[Dataset entries]
_ _ _ _ _ _ _
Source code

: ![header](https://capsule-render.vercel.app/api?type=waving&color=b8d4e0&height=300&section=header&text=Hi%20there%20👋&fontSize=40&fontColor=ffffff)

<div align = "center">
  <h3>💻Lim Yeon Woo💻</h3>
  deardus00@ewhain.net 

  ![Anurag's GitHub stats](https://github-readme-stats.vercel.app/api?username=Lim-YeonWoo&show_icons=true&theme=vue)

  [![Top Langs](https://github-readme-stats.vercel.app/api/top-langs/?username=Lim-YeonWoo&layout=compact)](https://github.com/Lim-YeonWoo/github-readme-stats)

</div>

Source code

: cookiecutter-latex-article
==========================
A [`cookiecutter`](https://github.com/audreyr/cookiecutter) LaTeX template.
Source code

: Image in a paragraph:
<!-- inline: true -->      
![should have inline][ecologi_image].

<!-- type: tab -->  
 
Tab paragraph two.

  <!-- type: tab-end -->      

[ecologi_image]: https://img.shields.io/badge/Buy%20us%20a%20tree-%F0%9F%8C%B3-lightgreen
_ _ _ _ _ _ _
» DIRECTIVE: The response should consist of the entries, retyped exactly and in full.

» SOLUTION FOR THIS PROBLEM:
Source code

: ![header](https://capsule-render.vercel.app/api?type=waving&color=b8d4e0&height=300&section=header&text=Hi%20there%20👋&fontSize=40&fontColor=ffffff)

<div align = "center">
  <h3>💻Lim Yeon Woo💻</h3>
  deardus00@ewhain.net 

  ![Anurag's GitHub stats](https://github-readme-stats.vercel.app/api?username=Lim-YeonWoo&show_icons=true&theme=vue)

  [![Top Langs](https://github-readme-stats.vercel.app/api/top-langs/?username=Lim-YeonWoo&layout=compact)](https://github.com/Lim-YeonWoo/github-readme-stats)

</div>

Source code

: cookiecutter-latex-article
==========================
A [`cookiecutter`](https://github.com/audreyr/cookiecutter) LaTeX template.
Source code

: Image in a paragraph:
<!-- inline: true -->      
![should have inline][ecologi_image].

<!-- type: tab -->  
 
Tab paragraph two.

  <!-- type: tab-end -->      

[ecologi_image]: https://img.shields.io/badge/Buy%20us%20a%20tree-%F0%9F%8C%B3-lightgreen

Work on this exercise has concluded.